Non tutte le Ascalaphidae adulte presentano una colorazione deimatica, preferendogli piuttosto livree mimetiche di vario tipo. Ciò è spesso connesso alle abitudini orarie dell’insetto, ovvero se sia solito alzarsi in volo nelle ore diurne piuttosto che quelle più scure della sera.

Mostri magnifici e demoni condannati. Storie leggendarie che trovano echi distanti nell’inarrestabile progressione della natura. Non è difficile comprendere perché, in determinati ambienti, tutto ciò continui ad essere associato al senso primordiale di tutto ciò che è Divino, o quanto meno l’intervento occasionale di un saggio Demiurgo guidato dalle necessità fondamentali dell’Universo. O forse, dovremmo semplicemente pensare che il mantenimento dell’equilibrio sia di per se un canone generativo della bellezza, bilanciata dalle sue terribili conseguenze, che non sono sempre facili da prevedere. Poiché si possono trovare causa ed effetto raccolte all’interno di un singolo concetto, monade o essere vivente. Il cui nome stesso, prima o poi, finisce per diventare Leggenda.

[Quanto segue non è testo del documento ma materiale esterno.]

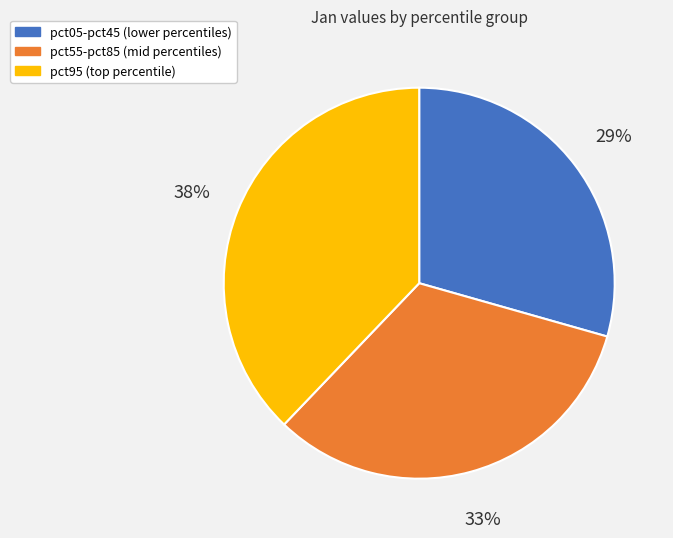

To the nearest percent, what is the average slice percentage?

33%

Papilio subcastaneus: chi sei veramente… Immaginate l’abilità di coloro che dovevano disegnare simili creature nel XVII secolo, dal vivo, senza macchina fotografica e talvolta ricordandosele a distanza di qualche tempo. Che cosa volete che sia, nel grande schema generale, la mancanza di un paio d’insignificanti pomelli?